Report every line below that contains the string "many", matching case exactly.
============================================================
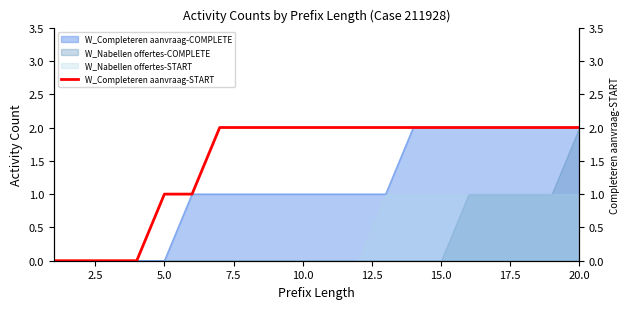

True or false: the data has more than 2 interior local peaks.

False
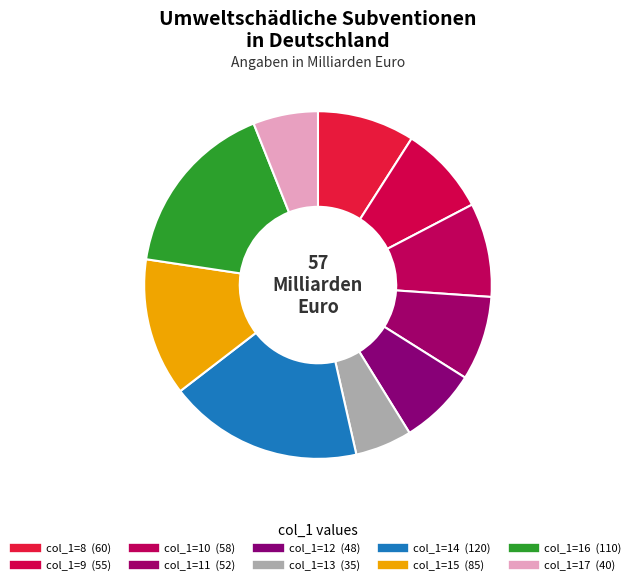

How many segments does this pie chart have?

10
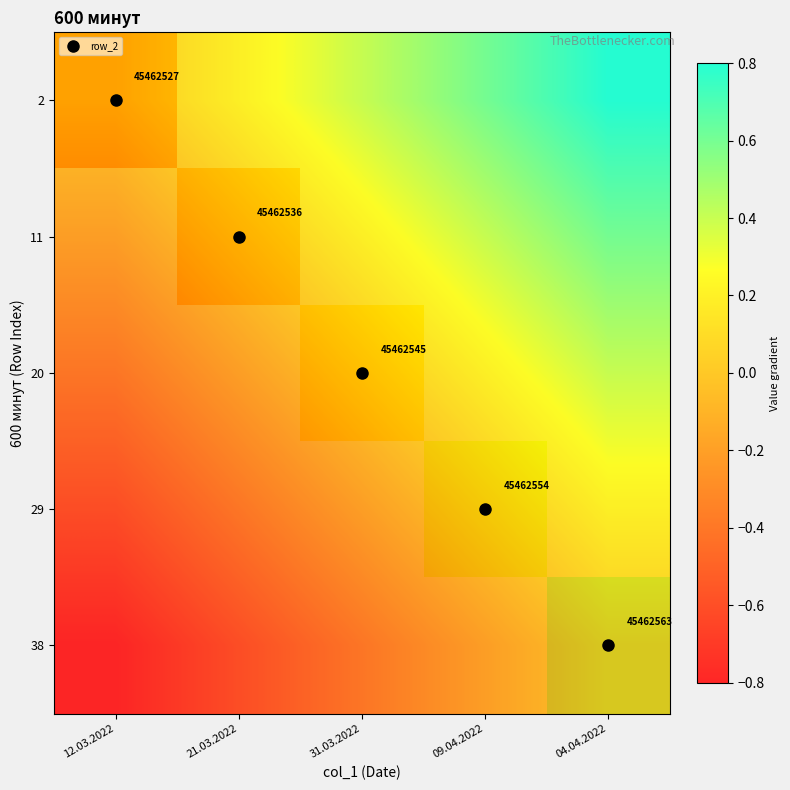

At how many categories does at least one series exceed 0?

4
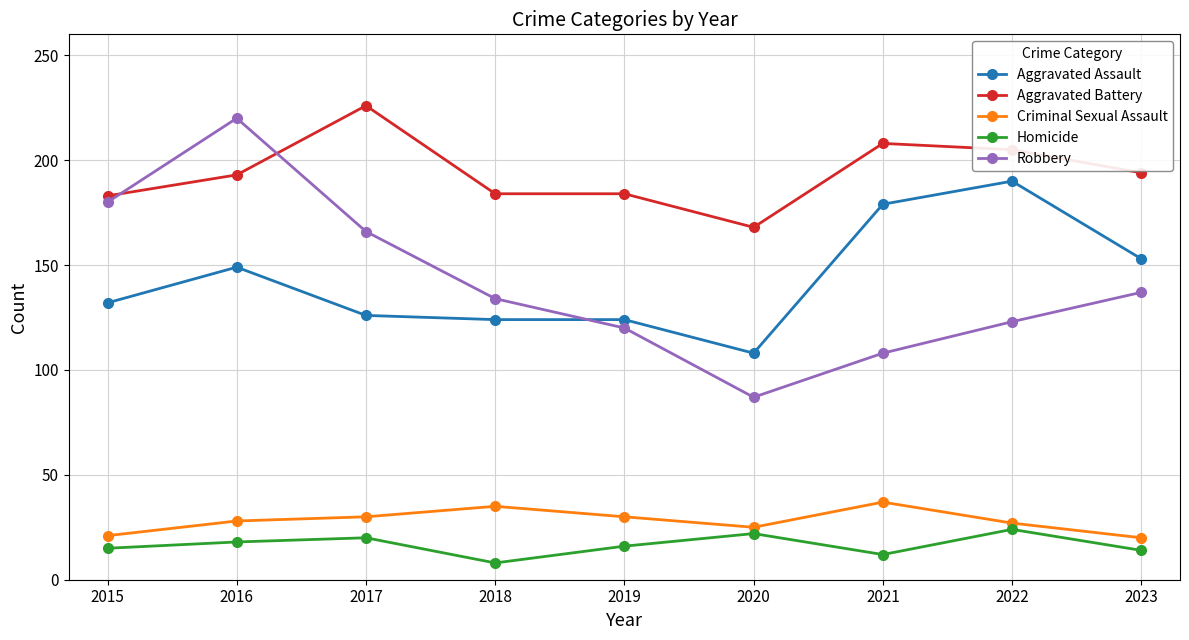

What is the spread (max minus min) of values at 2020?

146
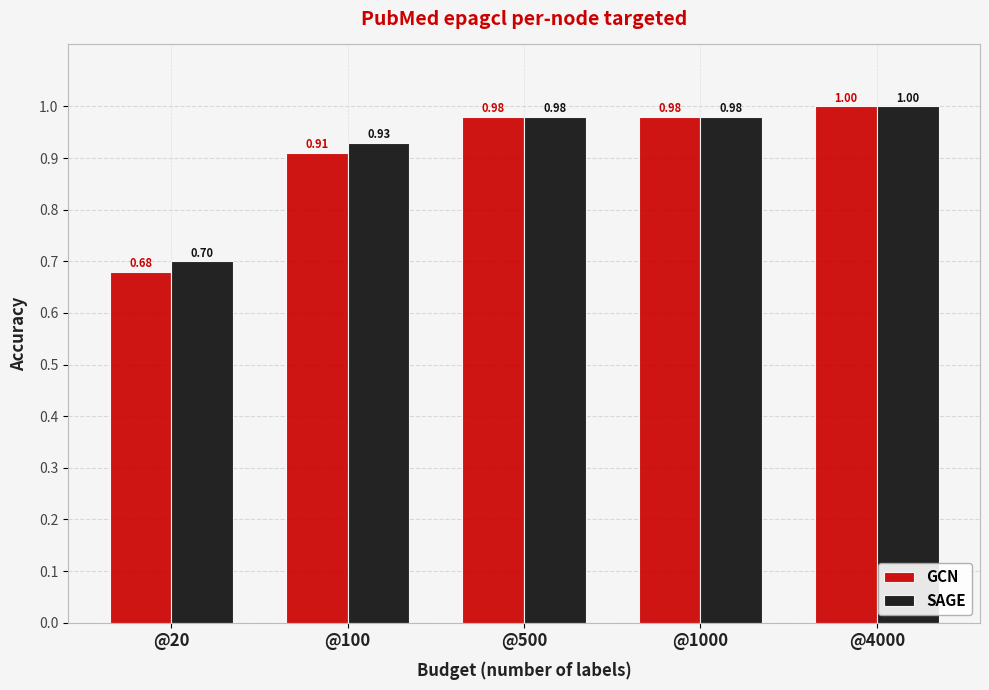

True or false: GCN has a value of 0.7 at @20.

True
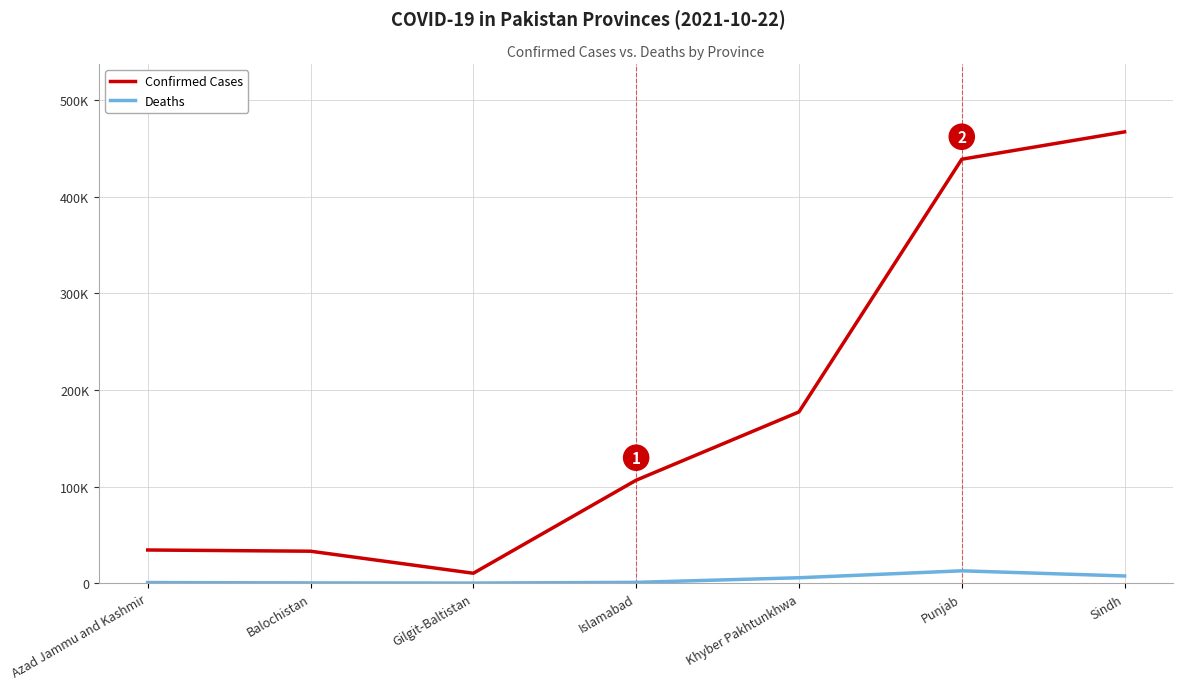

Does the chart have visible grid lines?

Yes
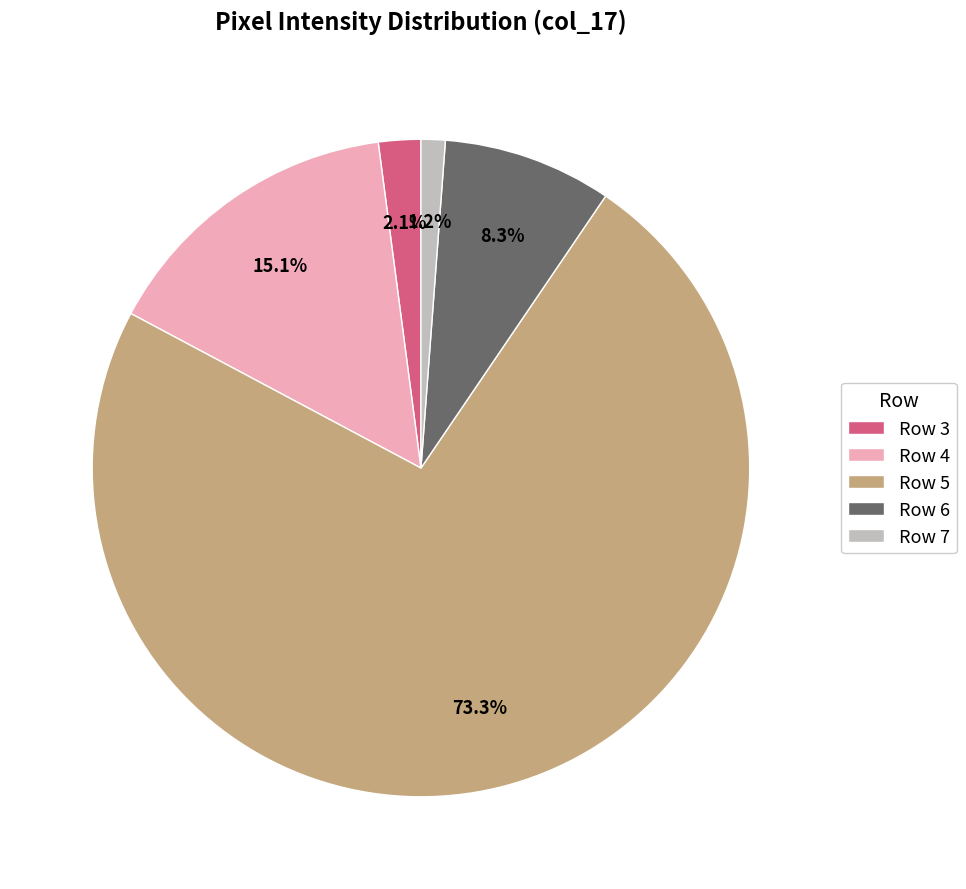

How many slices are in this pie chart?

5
============================================================
» **ANSWER AREA**:
How many segments does this pie chart have?
At how many categories does at least one series exceed 0?
How many slices are in this pie chart?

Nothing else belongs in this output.